In a report covering the year ended June 2025, Auditor-General Nancy Gathungu said documents supporting the use and repayment status of the funds were unavailable, making it impossible to confirm whether the money achieved its intended purpose. The funds were part of a World Bank-backed loan extended to the Kenya Mortgage Refinance Company (KMRC) to expand access to long-term, affordable housing finance.
The money originated from the World Bank’s International Bank for Reconstruction and Development (IBRD) under a broader Ksh33.1 billion loan agreement signed in December 2019. The project was designed to provide cheaper, long-term mortgages by refinancing loans issued by banks and savings and credit cooperatives to homebuyers.
According to the audit, by June 30, 2025, a total of Ksh19.62 billion had been disbursed to KMRC. However, the Auditor-General said records required to confirm how the funds were applied, and whether repayment obligations were being met, could not be produced for verification.
Under the loan agreement, KMRC was required to begin repaying the principal in 40 semi-annual installments starting March 2024. The audit report notes that repayment schedules and supporting documentation were unavailable, preventing confirmation of compliance with the loan terms.
The Auditor-General further pointed out that KMRC’s financial statements are not audited by her office, limiting independent oversight over the institution’s handling of public and donor funds. As a result, the audit could not establish whether the refinancing program delivered value for money or met its housing affordability objectives.
KMRC has pushed back against the findings. Chief executive Johnstone Olteita said the funds had been used to refinance more than 5,100 mortgages through partner banks and SACCOs, providing borrowers with single-digit, fixed-rate loans over longer tenures. He disputed suggestions that the funds were unaccounted for, arguing that the refinancing outcomes demonstrate utilisation.
The audit also flagged underutilisation of technical assistance funds linked to the project. Of the Ksh725.8 million allocated for consulting, training, and operational support, only about 25 percent had been spent by June 2025. Auditors warned that low absorption could undermine the project’s long-term effectiveness and institutional capacity.
The findings come at a sensitive time for Kenya’s affordable housing agenda, which has relied heavily on public financing, multilateral loans, and policy-backed institutions to bridge the gap between housing demand and access to credit.
Affordable mortgage finance remains a major constraint in Kenya, where high interest rates and short loan tenures have historically locked out middle- and lower-income earners. KMRC was established to address this challenge by providing lenders with cheaper, long-term funding, allowing them to offer more accessible mortgage products.
However, governance concerns around large public-backed financing schemes have repeatedly attracted scrutiny, particularly where audit trails are weak or incomplete. Analysts say the latest audit underscores the need for stronger transparency, clearer reporting structures, and tighter oversight of institutions handling public and donor-funded resources.

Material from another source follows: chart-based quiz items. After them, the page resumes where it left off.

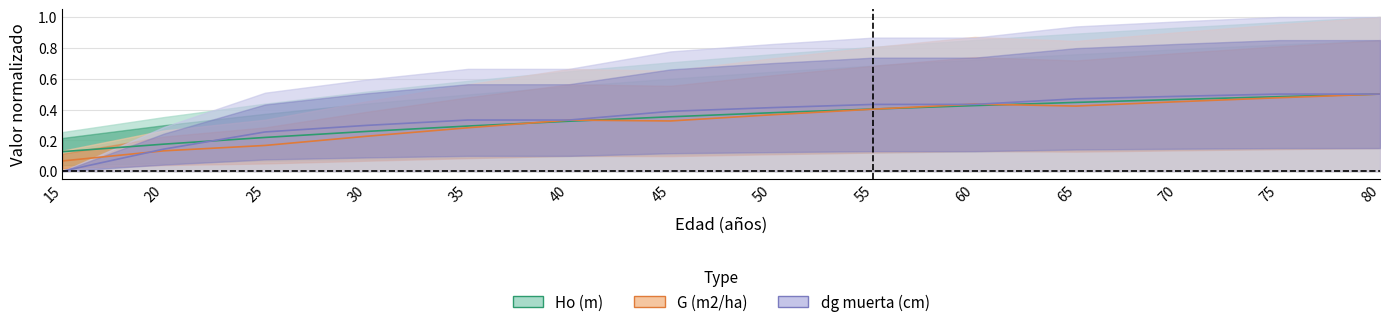

Reading left to right, list all the values displayed in this chart.

Ho (m): 0.1	0.2	0.2	0.3	0.3	0.3	0.4	0.4	0.4	0.4	0.4	0.5	0.5	0.5
G (m2/ha): 0.1	0.1	0.2	0.2	0.3	0.3	0.3	0.4	0.4	0.4	0.4	0.5	0.5	0.5
dg_dead (cm): 0.0	0.1	0.3	0.3	0.3	0.3	0.4	0.4	0.4	0.4	0.5	0.5	0.5	0.5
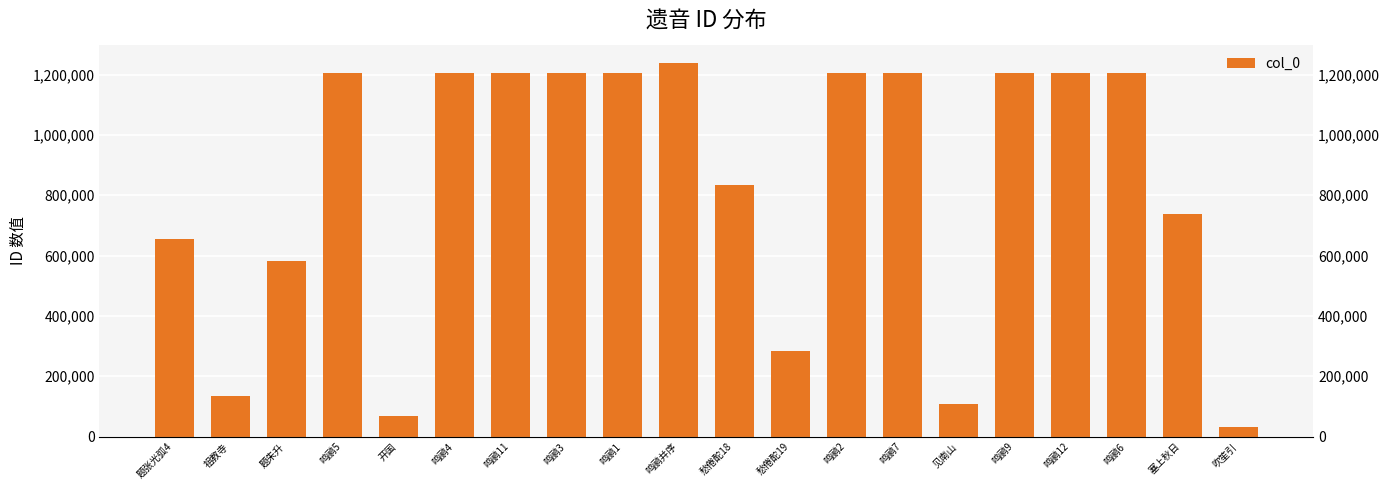

Which label corresponds to the smallest value in the chart?

吹笙引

The Treasury and housing authorities are yet to publicly respond to the Auditor-General’s findings. With Parliament expected to review the report, pressure is likely to mount for KMRC and relevant ministries to provide clarity on fund utilisation, repayment status, and project outcomes.
As Kenya continues to lean on multilateral financing to support housing and infrastructure development, the audit has reignited debate over accountability mechanisms needed to safeguard public funds and maintain investor confidence.